To the Editor:
The results of the study of management of one-lung ventilation by Blank et al.1 suggest that adequate positive end-expiratory pressure (PEEP) is an important factor in reducing pulmonary complications. Blank et al.1 provide an excellent discussion of the mechanical mechanisms and implications. I suggest an alternative or additional possible explanation of the beneficial effects of PEEP. The ventilated lung is subjected to increased blood flow, and this hyperemia may create additional shear stress, resulting in damage to the endothelial glycocalyx, which can then result in clinically significant respiratory complications.2–4 Studies support the concept that increased pulmonary blood flow may induce lung injury or aggravate a preexisting injury state.5–9 PEEP to the ventilated lung may reduce this hyperemia and hence reduce complications. Lower tidal volumes and the resultant reduced inspiratory pressure may result in more hyperemia, thus offsetting any potential beneficial effect of the expected reduced volutrauma. If we find a way to protect the glycocalyx or otherwise reduce the hyperemia to the ventilated lung, it is possible that lower tidal volumes may have a net beneficial effect. Larger tidal volumes to the ventilated lung may increase inspiratory pressure, resulting in less hyperemia and less damage to the glycocalyx, but damage from volutrauma could still occur.
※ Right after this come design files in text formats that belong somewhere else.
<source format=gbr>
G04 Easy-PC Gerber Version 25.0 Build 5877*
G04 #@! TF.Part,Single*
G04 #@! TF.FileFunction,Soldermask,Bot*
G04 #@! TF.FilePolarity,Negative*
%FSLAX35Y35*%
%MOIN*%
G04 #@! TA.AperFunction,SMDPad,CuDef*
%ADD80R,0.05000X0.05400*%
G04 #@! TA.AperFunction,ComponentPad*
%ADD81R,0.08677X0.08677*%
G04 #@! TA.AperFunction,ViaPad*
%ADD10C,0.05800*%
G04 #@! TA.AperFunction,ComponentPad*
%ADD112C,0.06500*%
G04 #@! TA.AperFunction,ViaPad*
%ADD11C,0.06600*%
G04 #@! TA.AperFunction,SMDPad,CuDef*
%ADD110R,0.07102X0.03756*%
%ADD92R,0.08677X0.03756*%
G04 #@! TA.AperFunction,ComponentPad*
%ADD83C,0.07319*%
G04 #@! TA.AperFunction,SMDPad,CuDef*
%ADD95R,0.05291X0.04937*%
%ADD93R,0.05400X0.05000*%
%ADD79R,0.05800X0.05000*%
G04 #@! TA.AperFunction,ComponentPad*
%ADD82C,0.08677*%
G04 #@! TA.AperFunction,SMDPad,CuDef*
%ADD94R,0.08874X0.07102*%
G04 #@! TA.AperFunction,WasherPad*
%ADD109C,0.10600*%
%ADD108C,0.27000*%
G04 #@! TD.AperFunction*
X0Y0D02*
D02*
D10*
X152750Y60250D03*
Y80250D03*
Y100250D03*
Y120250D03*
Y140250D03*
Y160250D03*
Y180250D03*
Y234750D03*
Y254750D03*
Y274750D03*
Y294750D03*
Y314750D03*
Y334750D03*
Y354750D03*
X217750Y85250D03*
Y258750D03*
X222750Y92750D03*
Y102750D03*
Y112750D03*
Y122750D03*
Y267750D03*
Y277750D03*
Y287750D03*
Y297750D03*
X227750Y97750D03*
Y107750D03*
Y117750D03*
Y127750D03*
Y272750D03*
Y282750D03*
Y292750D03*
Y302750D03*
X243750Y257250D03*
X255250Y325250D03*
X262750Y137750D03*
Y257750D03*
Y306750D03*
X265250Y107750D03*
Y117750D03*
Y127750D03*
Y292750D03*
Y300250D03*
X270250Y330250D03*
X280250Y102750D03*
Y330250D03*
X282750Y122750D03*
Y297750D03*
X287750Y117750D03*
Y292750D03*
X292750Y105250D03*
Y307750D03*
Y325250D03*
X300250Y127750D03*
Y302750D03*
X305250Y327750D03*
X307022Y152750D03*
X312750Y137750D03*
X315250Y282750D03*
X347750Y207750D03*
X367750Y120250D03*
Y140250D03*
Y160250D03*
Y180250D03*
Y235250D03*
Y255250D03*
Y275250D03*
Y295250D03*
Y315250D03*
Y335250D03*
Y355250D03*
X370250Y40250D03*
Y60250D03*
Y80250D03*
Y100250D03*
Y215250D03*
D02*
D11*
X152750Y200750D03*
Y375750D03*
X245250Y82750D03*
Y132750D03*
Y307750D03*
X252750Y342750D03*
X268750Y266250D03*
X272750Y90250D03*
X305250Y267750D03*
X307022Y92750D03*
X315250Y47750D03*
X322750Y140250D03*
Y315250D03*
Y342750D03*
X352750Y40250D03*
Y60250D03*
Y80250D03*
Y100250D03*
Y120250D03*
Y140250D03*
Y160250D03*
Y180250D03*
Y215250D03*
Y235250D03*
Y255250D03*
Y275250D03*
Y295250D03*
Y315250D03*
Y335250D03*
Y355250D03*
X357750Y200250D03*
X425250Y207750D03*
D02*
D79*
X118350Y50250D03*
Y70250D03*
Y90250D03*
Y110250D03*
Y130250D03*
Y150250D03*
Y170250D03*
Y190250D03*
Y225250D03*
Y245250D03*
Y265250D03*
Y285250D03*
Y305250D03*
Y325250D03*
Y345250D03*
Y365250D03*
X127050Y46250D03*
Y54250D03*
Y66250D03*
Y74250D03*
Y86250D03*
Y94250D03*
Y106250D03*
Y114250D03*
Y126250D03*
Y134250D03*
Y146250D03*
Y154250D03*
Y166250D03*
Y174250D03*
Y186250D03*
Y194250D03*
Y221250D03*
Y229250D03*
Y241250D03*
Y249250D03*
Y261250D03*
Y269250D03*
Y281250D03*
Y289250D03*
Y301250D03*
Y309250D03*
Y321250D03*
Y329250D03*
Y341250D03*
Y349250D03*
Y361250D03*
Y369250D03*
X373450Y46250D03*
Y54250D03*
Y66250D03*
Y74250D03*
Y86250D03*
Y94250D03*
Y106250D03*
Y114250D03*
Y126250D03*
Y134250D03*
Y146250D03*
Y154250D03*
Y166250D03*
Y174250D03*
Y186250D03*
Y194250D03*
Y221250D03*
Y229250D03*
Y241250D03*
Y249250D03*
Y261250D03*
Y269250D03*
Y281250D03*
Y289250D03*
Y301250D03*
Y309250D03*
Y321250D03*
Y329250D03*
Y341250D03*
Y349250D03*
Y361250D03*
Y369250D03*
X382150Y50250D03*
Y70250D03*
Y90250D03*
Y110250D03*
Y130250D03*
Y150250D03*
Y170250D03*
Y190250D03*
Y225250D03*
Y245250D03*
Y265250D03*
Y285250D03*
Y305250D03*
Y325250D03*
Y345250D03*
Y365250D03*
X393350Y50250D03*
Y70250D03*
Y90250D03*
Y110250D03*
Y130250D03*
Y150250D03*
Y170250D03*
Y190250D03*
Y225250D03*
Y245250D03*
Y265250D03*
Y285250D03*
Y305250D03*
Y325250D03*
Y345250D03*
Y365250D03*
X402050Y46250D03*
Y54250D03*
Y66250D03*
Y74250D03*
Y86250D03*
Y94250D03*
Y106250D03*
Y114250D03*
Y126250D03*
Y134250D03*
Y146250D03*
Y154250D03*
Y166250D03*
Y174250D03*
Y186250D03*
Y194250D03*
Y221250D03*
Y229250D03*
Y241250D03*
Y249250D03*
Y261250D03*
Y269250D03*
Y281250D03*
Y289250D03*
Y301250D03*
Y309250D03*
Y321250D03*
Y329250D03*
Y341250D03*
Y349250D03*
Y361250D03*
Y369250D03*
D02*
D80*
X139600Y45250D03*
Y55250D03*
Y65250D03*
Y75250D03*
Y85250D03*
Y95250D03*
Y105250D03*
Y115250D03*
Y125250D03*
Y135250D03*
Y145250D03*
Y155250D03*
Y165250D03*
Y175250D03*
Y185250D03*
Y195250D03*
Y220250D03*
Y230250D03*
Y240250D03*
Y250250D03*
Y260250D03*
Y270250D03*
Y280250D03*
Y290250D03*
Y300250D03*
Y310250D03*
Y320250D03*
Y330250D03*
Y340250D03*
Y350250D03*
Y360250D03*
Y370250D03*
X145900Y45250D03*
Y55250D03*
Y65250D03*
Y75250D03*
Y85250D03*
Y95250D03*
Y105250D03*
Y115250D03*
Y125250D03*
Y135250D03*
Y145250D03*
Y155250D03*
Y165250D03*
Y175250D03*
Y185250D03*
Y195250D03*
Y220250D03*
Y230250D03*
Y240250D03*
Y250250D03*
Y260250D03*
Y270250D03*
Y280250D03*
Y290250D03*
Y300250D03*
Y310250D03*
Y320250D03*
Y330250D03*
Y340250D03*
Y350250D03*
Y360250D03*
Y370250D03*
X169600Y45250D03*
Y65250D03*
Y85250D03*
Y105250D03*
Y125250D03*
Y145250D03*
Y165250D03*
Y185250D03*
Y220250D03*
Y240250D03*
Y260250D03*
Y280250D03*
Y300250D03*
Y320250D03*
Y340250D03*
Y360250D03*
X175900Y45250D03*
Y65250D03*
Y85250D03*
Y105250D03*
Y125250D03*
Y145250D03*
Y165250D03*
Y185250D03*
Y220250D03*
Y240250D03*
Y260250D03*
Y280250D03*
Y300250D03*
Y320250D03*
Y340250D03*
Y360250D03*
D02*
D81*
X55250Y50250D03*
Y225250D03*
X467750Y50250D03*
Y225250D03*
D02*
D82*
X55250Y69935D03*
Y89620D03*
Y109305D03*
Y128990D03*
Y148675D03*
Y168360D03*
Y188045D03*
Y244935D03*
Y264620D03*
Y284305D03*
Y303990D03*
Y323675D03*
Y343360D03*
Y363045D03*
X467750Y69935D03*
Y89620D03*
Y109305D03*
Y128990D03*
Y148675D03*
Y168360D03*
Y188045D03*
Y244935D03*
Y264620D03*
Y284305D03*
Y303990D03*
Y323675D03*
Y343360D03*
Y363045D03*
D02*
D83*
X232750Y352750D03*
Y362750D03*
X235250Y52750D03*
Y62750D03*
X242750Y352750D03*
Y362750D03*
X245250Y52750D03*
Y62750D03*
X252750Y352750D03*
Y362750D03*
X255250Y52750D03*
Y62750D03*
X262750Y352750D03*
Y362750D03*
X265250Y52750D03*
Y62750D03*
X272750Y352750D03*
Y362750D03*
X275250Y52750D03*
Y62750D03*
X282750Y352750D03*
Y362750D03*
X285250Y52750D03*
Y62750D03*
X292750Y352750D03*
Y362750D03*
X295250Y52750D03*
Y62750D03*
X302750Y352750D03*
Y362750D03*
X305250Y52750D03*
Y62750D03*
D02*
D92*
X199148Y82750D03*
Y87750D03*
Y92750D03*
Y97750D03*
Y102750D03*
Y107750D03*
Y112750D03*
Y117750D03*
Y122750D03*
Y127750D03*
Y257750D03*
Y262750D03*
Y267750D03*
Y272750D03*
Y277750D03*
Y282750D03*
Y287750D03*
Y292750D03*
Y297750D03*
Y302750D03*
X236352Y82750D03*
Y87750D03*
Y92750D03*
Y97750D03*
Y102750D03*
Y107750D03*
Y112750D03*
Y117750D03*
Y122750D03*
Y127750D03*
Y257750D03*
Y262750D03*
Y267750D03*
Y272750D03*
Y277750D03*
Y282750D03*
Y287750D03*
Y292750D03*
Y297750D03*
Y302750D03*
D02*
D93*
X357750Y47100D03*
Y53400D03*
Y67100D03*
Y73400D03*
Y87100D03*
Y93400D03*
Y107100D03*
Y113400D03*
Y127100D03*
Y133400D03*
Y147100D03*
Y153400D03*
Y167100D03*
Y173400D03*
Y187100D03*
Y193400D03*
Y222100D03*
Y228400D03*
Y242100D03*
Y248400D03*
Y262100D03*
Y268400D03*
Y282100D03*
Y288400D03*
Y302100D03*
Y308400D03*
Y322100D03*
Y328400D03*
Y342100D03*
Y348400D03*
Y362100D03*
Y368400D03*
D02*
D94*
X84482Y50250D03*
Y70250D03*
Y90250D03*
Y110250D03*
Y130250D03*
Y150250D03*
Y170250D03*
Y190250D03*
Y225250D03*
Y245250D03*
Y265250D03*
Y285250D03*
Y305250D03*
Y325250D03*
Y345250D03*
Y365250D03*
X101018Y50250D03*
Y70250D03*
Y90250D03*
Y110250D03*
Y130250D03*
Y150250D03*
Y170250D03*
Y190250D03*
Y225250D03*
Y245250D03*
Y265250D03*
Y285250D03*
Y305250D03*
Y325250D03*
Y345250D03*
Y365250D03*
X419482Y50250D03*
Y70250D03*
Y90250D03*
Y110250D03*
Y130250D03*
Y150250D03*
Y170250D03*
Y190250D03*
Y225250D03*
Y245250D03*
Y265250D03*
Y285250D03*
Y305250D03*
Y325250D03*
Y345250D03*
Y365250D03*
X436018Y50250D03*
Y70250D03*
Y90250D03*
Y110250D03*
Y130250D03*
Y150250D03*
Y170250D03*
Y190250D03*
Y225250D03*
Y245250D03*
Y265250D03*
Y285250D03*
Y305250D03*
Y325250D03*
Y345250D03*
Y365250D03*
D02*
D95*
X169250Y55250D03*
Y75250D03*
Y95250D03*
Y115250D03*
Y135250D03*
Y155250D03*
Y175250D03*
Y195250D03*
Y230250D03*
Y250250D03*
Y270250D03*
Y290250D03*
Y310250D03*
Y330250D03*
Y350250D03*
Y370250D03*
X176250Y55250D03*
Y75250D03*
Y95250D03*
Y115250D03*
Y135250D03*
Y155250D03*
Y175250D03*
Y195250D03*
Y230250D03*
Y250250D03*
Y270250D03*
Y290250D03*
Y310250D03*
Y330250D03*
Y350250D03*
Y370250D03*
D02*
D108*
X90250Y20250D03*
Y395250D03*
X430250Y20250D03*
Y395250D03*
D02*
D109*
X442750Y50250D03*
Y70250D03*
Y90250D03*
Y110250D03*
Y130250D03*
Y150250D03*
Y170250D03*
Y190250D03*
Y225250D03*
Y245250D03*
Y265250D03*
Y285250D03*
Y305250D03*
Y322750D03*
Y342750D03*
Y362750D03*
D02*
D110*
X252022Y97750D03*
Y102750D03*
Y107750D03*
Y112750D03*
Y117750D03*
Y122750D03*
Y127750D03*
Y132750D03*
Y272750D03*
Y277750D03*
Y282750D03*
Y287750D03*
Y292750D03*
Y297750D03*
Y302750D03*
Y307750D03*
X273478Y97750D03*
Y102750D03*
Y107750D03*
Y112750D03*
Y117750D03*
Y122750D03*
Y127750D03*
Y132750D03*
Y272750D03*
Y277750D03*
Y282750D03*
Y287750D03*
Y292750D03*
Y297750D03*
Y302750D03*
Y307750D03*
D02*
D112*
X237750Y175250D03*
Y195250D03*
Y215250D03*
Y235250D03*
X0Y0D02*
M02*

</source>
Unfortunately, this hypothesis creates a clinical dilemma. Reducing blood flow by the application of PEEP to the ventilated lung may result in a greater shunt with potential desaturation. Applying continuous positive airway pressure (CPAP) to the operative lung to treat desaturation may not be as much of a problem. While the percentage of blood flow to the ventilated lung may increase, thus reducing shunt, it is unclear if there is an absolute increased blood flow to the ventilated lung as a result of the CPAP; the CPAP may just reduce blood flow to the operative lung with no change in blood flow to the ventilated lung.
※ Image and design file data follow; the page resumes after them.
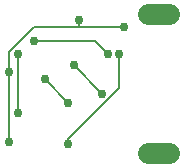
<source format=gbr>
G04 EAGLE Gerber RS-274X export*
G75*
%MOMM*%
%FSLAX34Y34*%
%LPD*%
%INBottom Copper*%
%IPPOS*%
%AMOC8*
5,1,8,0,0,1.08239X$1,22.5*%
G01*
%ADD10C,1.778000*%
%ADD11C,0.152400*%
%ADD12C,0.756400*%


D10*
X316210Y43100D02*
X333990Y43100D01*
X333990Y160100D02*
X316210Y160100D01*
D11*
X271272Y137160D02*
X219456Y137160D01*
X271272Y137160D02*
X281940Y126492D01*
D12*
X219456Y137160D03*
X281940Y126492D03*
D11*
X252984Y117348D02*
X277368Y92964D01*
D12*
X252984Y117348D03*
X277368Y92964D03*
D11*
X205740Y76200D02*
X205740Y126492D01*
D12*
X205740Y126492D03*
X205740Y76200D03*
D11*
X198120Y51816D02*
X198120Y111252D01*
X219456Y149352D02*
X257556Y149352D01*
X295656Y149352D01*
X219456Y149352D02*
X198120Y128016D01*
X198120Y111252D01*
X257556Y149352D02*
X257556Y155448D01*
D12*
X198120Y111252D03*
X198120Y51816D03*
X295656Y149352D03*
X257556Y155448D03*
D11*
X228600Y105156D02*
X248412Y85344D01*
D12*
X228600Y105156D03*
X248412Y85344D03*
D11*
X248412Y54864D02*
X248412Y50292D01*
X248412Y54864D02*
X291084Y97536D01*
X291084Y126492D01*
D12*
X248412Y50292D03*
X291084Y126492D03*
M02*

</source>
This hypothesis is consistent with their results. Blank et al.1 found that low tidal volume and low PEEP, conditions that would be expected to increase blood flow to the ventilated lung, are associated with increased pulmonary complications. In the presence of PEEP, which would be expected to decrease blood flow to the operative lung, low tidal volume ventilation is protective.
The concept of pulmonary hyperemia being a cause of pulmonary complications is also consistent with the observations that pulmonary complication rates increase with increased amounts of pulmonary resection. For a given cardiac output, hyperemia may occur because of the reduced pulmonary vascular bed. In the most extreme case of a pneumonectomy, hyperemia would be expected to be maximal and complication rates are the highest; pulmonary edema may result from hyperemia-induced damage to the glycocalyx.
Further studies that incorporate measures of pulmonary blood flow would be helpful. Additional studies should also evaluate carbon dioxide management. Hypercarbia causes pulmonary artery vasoconstriction, which may reduce hyperemia, would require less minute ventilation, thus reducing the risk of volu- or barotrauma while trying to normalize the partial pressure of carbon dioxide, and may by itself be pneumoprotective. Permissive hypercarbia also permits lower respiratory rates, thus reducing the risk of potentially damaging air trapping.
The author declares no competing interests.